"Zeitkapsel" heißt die Veranstaltungsreihe am Literaturarchiv Marbach, innerhalb der das Gespräch mit Peter Handke stattfand, aus dem Deutschlandfunk Kultur die hier zu hörenden Auszüge sendet.
"Ich halte das schon fest für die Welt"
29:45 Minuten
Autor Peter Handke schreibt leidenschaftlich Tagebuch: Immer hat er ein Heftchen dabei. Entgegen seiner Regel, nicht über seine Texte zu sprechen, tat er das 2017 in Marbach doch – über eben diese Notizen, die er "eine Art von Schnuppen" nennt.
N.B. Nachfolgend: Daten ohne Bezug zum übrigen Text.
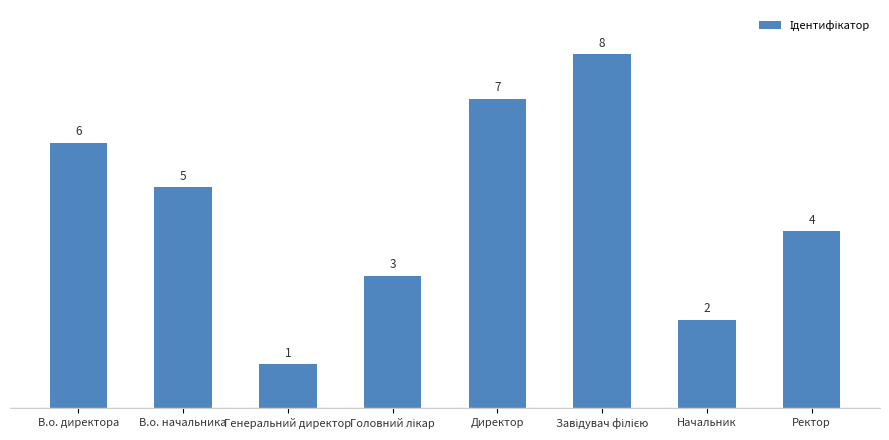

Is it true that the value at В.о. начальника is 7?

False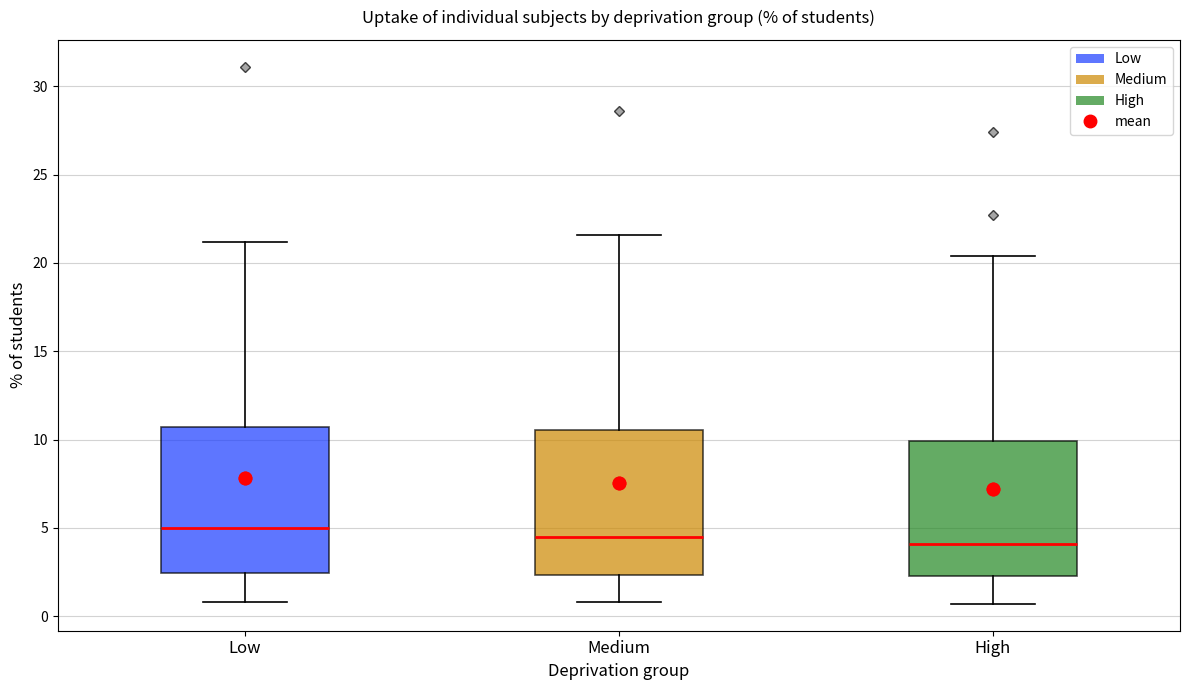

Reading left to right, transcribe this box plot: for each box, give where its median line is, the range the box spans, and where its two whiskers end, as read against the y-axis. The values are not printed on the chart, so give them approximately, as read against the axis.

Low: median 5.0, box 2.5 to 10.5, whiskers 1.0 to 21.0
Medium: median 4.5, box 2.5 to 10.5, whiskers 1.0 to 21.5
High: median 4.0, box 2.5 to 10.0, whiskers 0.5 to 20.5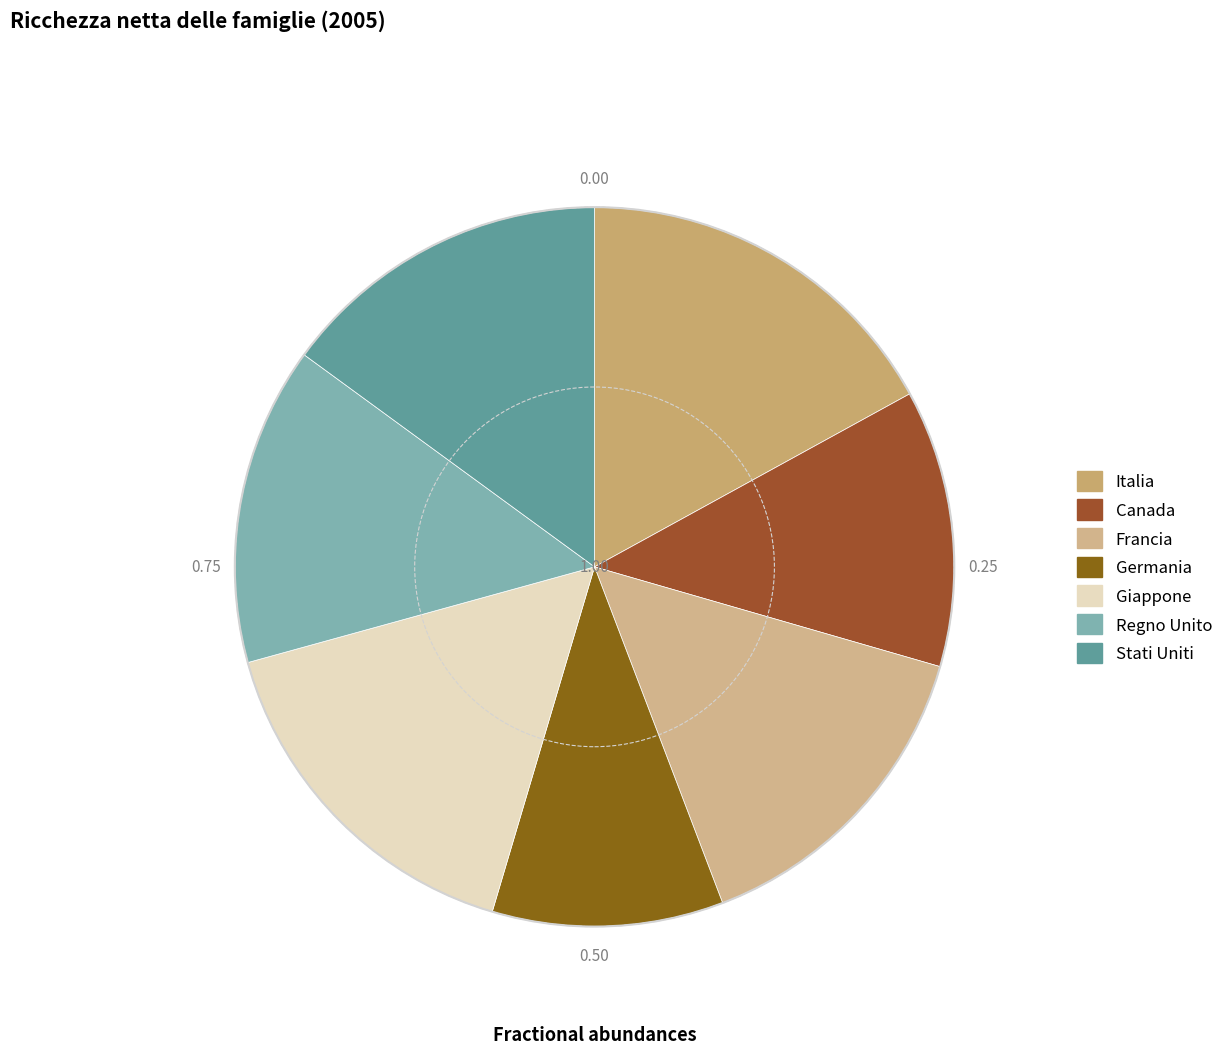

How many segments does this pie chart have?

7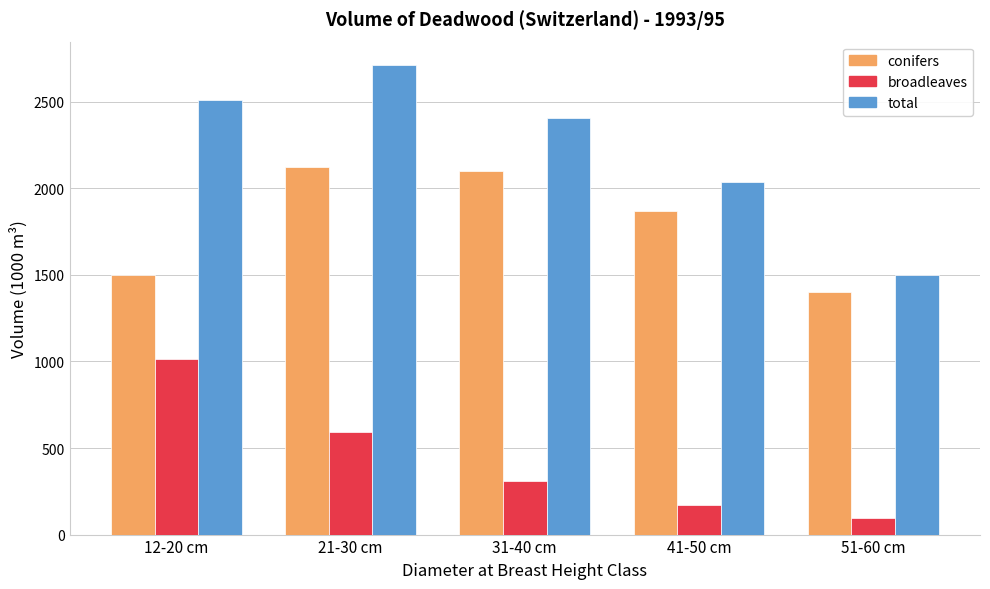

What is the value of the total bar at the 3rd from the left?

2409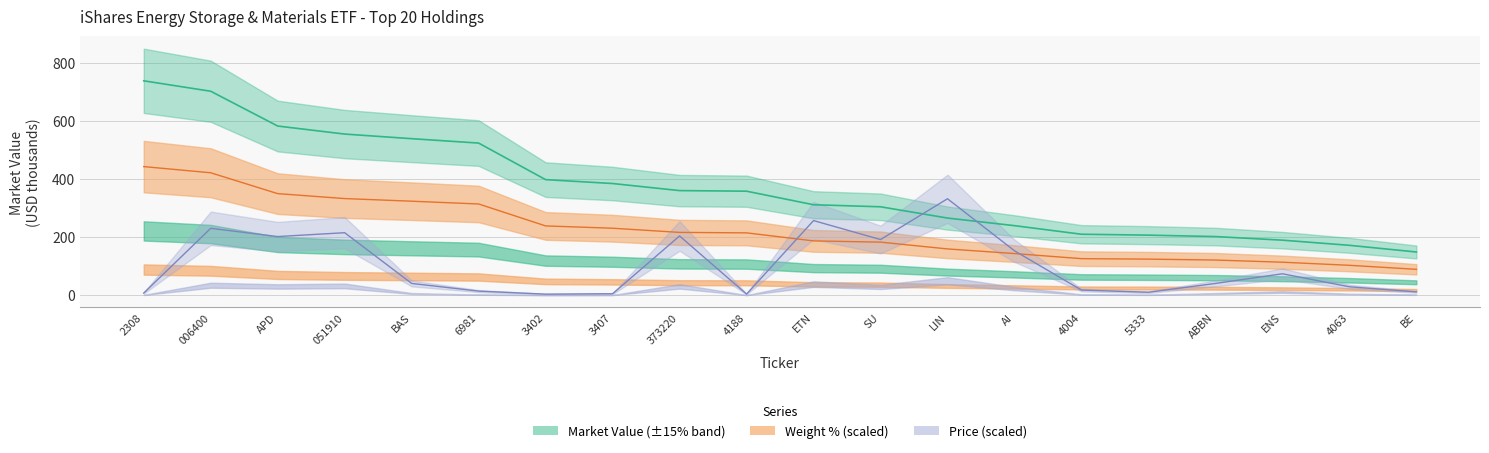

How many values in the Market Value series are below 358?

10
Der jüngst mit dem Literaturnobelpreis ausgezeichnete österreichische Schriftsteller Peter Handke scheut normalerweise die Öffentlichkeit. Vor allem, weil er findet, dass das Mündliche, also das Sprechen über seine Texte, oft an seine Grenzen komme. Man solle sie lieber lesen. Nun machte er allerdings eine Ausnahme, an einem besonderen Ort.
Dem Literaturarchiv in Marbach hat Handke 2017 den zweiten Teil seiner Tagebücher überlassen. Der erste Teil ist dort bereits seit 2005 untergebracht. 151 solcher Hefte, über 30.000 Seiten, hat er allein in den letzten 25 Jahren gefüllt.
Kein Notizbuch gleicht dem anderen
Und diese präsentierte Marbach nun der interessierten Öffentlichkeit in einer Veranstaltung, die schon optisch faszinierte. Denn es handelt sich keineswegs um kostbare, beispielsweise in Leder gebundene Bücher – vielmehr gleicht keines dieser Notizbücher dem anderen.
"Ich nehm, was kommt. Nur keine Moleskine. Manchmal sogar Moleskine, wenn sonst nichts da ist", sagte Peter Handke im Gespräch mit Ulrich von Bülow. Der wies darauf hin, dass in vielen der Bücher Einlagen enthalten seien.
"Ja, es passiert halt. Federn, die man findet. Die müssen nicht unbedingt von Falken sein oder Adlerfedern. Adlerfedern sind überhaupt selten. Die wären auch zu groß für die kleinen Notizbücher. Aber Falken und Spechte, wo halt der Blick hinfällt. Ich kann schon vieles liegen lassen. Aber keine schönen Federn."
Auch Zeichnungen sind in den Tagebüchern enthalten. Einige davon hatte Handke vorab herausgelöst und unter dem Titel "Vor der Baumschattenwand nachts" publiziert und auch in einer Berliner Galerie gezeigt.
Trainiert, die Schnuppen festzuhalten
Seit 1975, also sei über 40 Jahren führt Handke Tagebuch. Begonnen hatte er mit sogenannten Arbeitsbüchern, die auf eines seiner Projekte bezogen waren.
"Und dann habe ich gemerkt, dass das zu bedauern ist, denn vieles, das so als Sprachform einem begegnet, ist im Moment da und verschwindet wieder – man muss ja nicht sagen Sternschnuppe, aber wie eine Art von Schnuppe, die vorbeigeht. Und dann habe ich mich trainiert, diese Schnuppe in der besonderen Form, die es nur einmal gibt, für mich jedenfalls, festzuhalten."
Wie der Held in einem Western seine Waffe, so habe er in einem solchen Augenblick dann ein solches Notizbüchlein gezogen. Die seien im Laufe der Zeit so klein geworden, dass sie bequem in seine linke – immer in die linke – Hosentasche passen.
Seither trägt er immer eines mit sich herum und notiert darin alles Mögliche: Alltagsbeobachtungen, Aphorismen, literarische Skizzen, Reisenotizen – besonders aus der Zeit, als er drei Jahre lang keinen Wohnort hatte und herumreiste – oft zu Fuß.
"Ich halte das schon fest für die Welt… Ich will was geben. Ich will was überliefern."
Poetische Gültigkeit ist der Anspruch
Poetische Gültigkeit sollten die Notizen also haben. Der Ausdruck Tagebuch führt deshalb auch in die Irre, denn Persönliches oder Äußerungen über andere Personen finden sich darin nicht. Auch Politisches kommt kaum vor. Beim Blättern in einigen der Bücher konnte nicht immer auf Anhieb alles entziffert werden.
"Was heißt eigentlich VS? VS? Nein, US – für unwillkürliches Selbstgespräch."
Solche Einblicke in die Arbeitsweise von Handke gab es in Marbach. Der Schriftsteller betonte: "Ich kann ihnen versichern, es ist keine Manie, ich bin nicht besessen davon, es tut mir einfach gut."